# Caribbean Vacations Forums > Saba >  >  another great trip, had fun relaxed, here are some pics dive pics

## nnoska

another great trip, had fun relaxed, here are some pics dive pics

----------


## JoshA

Really great photos, Erik! Thanks.

----------


## Voosh

I'll second the motion - Great pics.

Looks like a great dive trip. Hope it was safe and without hassles. Did you get to SBH?

----------


## MIke R

yup..great pics...top 5 dive destinations in the world for my money...and I've done most of the others

----------


## KevinS

Your pictures are as close as I'm likely to come to diving Saba.  Thanks for posting them.

----------


## nnoska

i really like saba it is so different from sbh, i love the people i have met there and the food is great(and a hell of alot cheaper than sbh) i had grilled lobster for lunch at the family deli at the bottom for 16.00$ as good as the palace in sbh,the people there seem to realize that the island is the best natural resourse and keeping it intact is important to them, i hope things remain that way(although they probally wont, nothing does) but if you have never been check it out a great place to get away from it all and recharge your batteries.

----------


## lolita

Really impressive!

----------


## jab

where and how do you get to Saba from St Barth's?
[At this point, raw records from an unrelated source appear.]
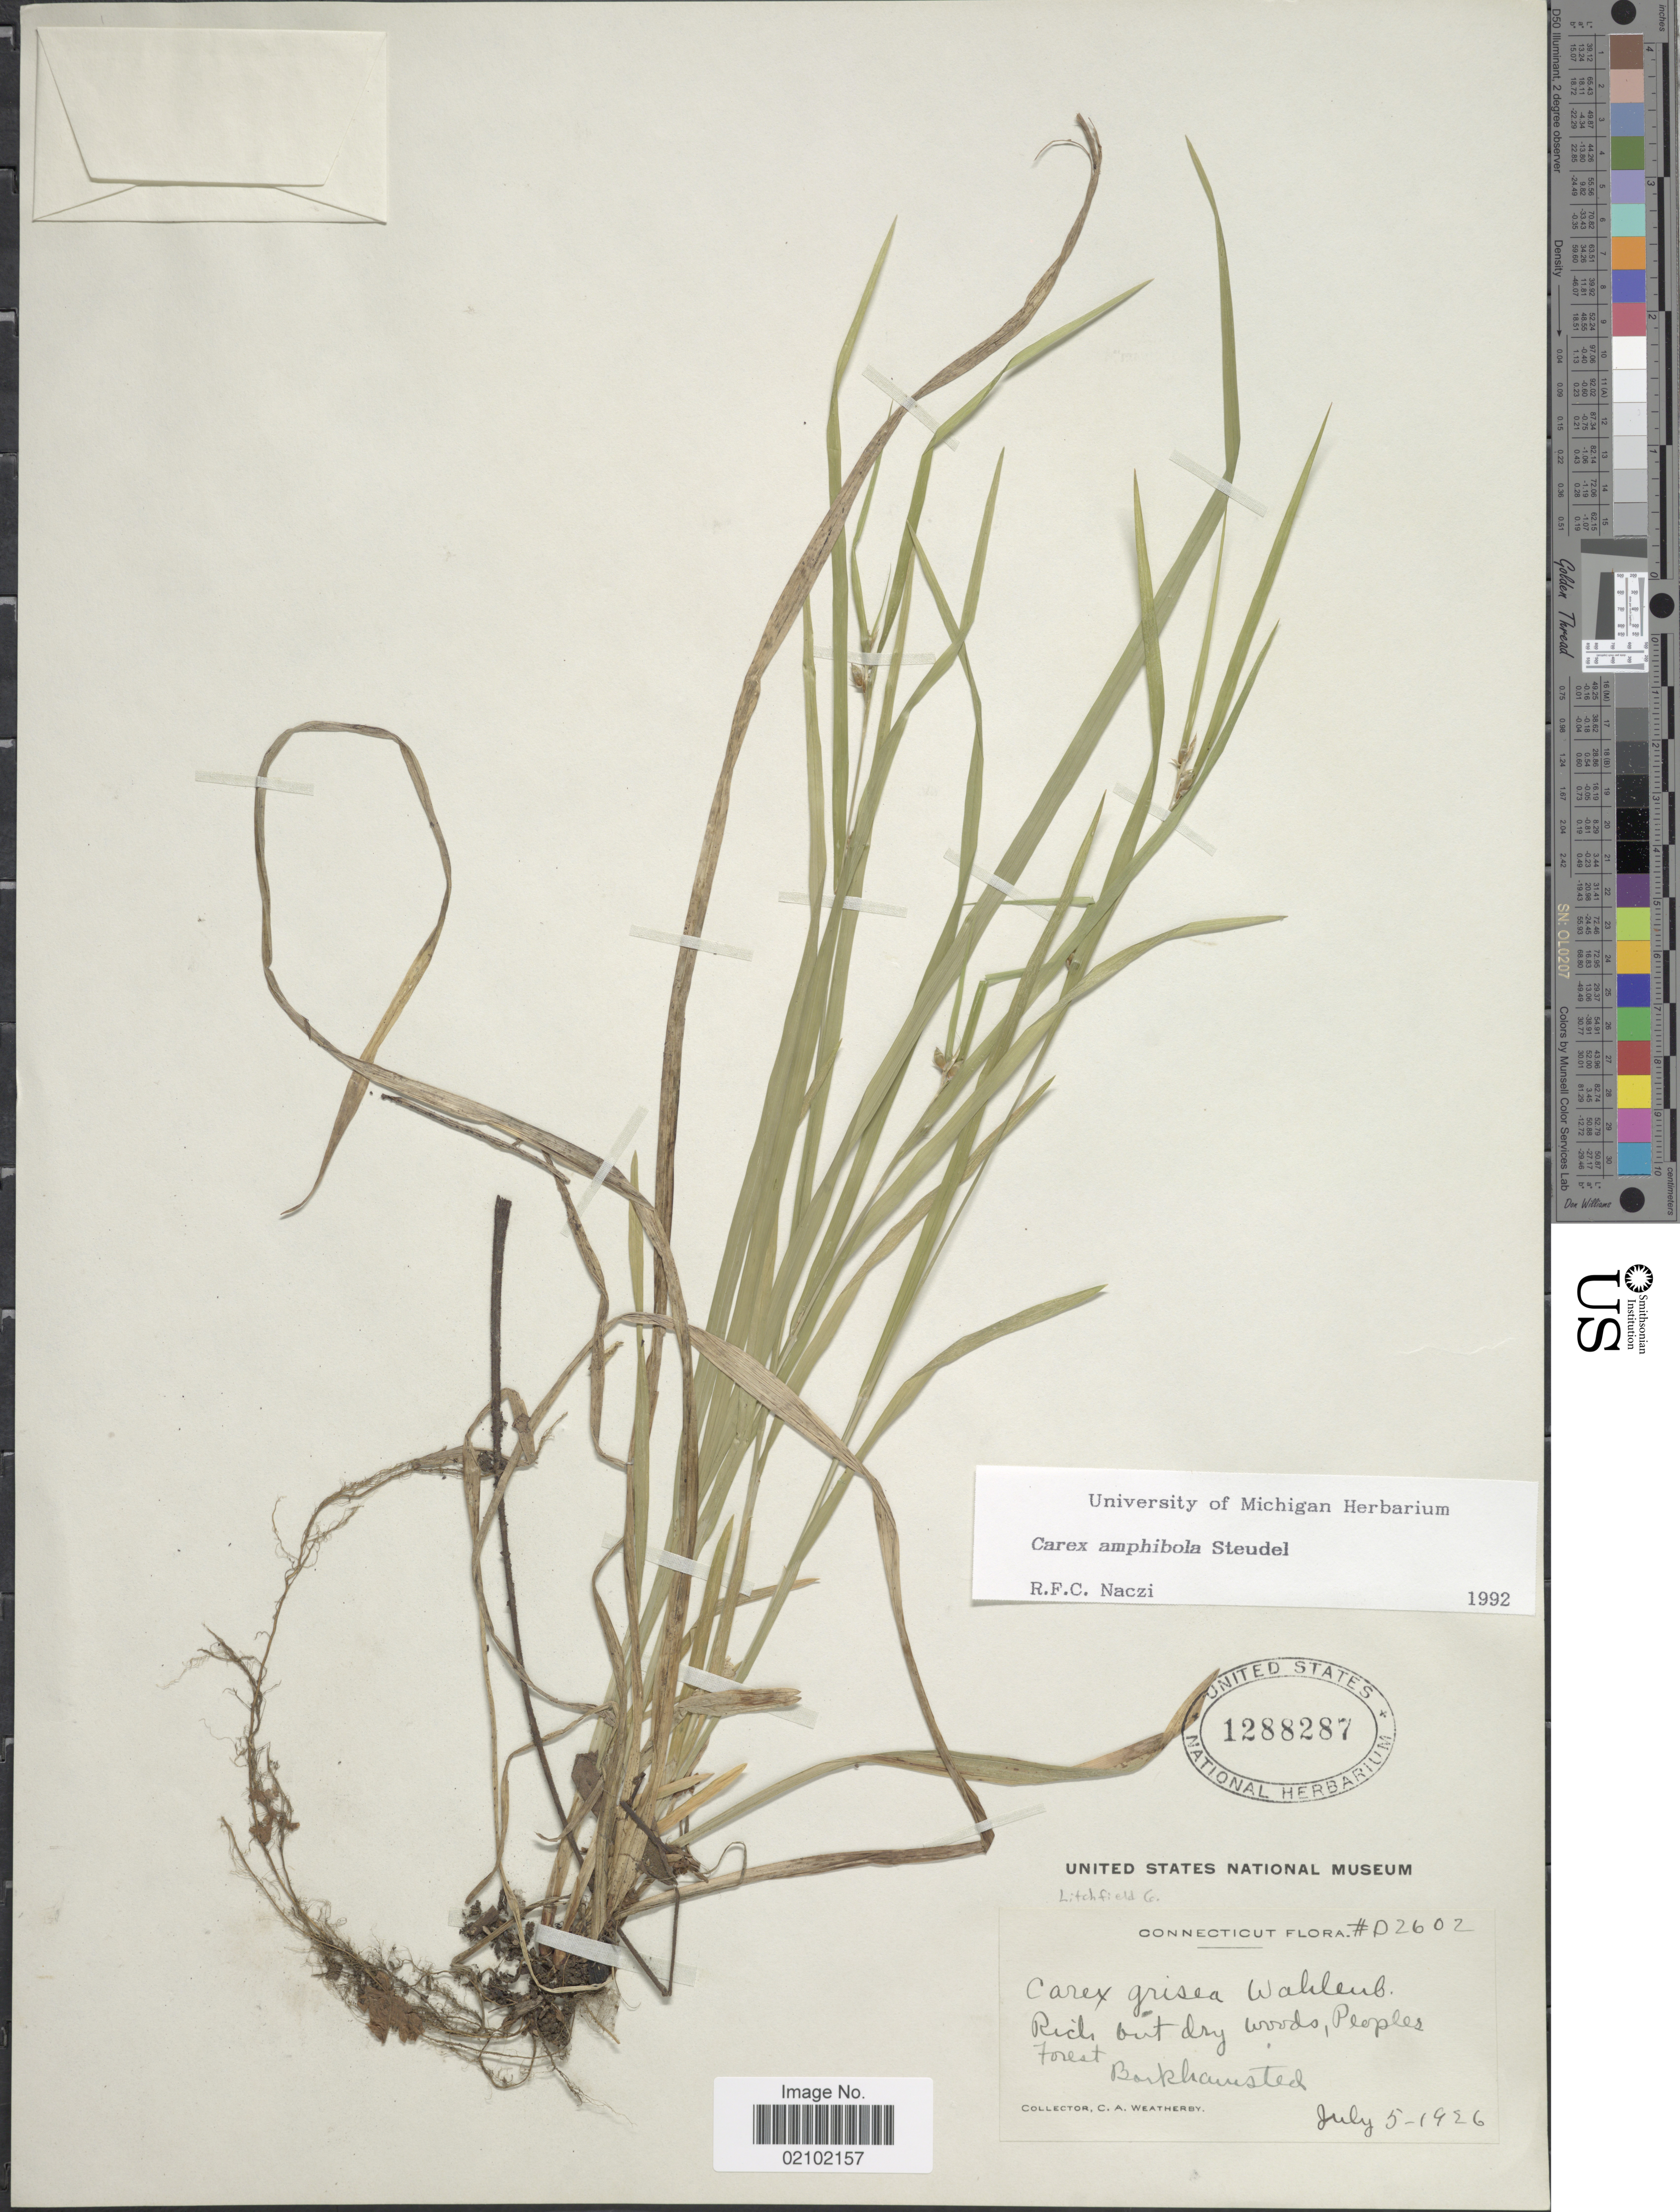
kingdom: Plantae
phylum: Tracheophyta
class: Liliopsida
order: Poales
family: Cyperaceae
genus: Carex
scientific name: Carex amphibola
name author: Steud.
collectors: C. A. Weatherby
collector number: D2602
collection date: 1926-07-05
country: United States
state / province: Connecticut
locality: Peoples Forest, Barkhamsted, Litchfield Co.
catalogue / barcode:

I'm here now and going diving. Your pics are great, a true professionals job.

----------


## NYCFred

Check with Winair, they used to run a RT to Saba from SBH one day a week. otherwise, you need to either connect thru st martin, which is logistically difficult, if not impossible, or charter direct from St Barts on a private plane...it's worth the effort, tho, both for the look at the island and the diving itself, which (IMHO) is world class.
I used SeaSaba and was quite content with the staff, dives and service.

----------


## nnoska

fred, they stopped that wend. flight years ago, you can do what fred said or arrange a private charter, stay at least one night and eat at brigadoon and say hi to mike and trish and have the tuna with fresh fennel from her garden, the diving is great, sea saba for sure!

----------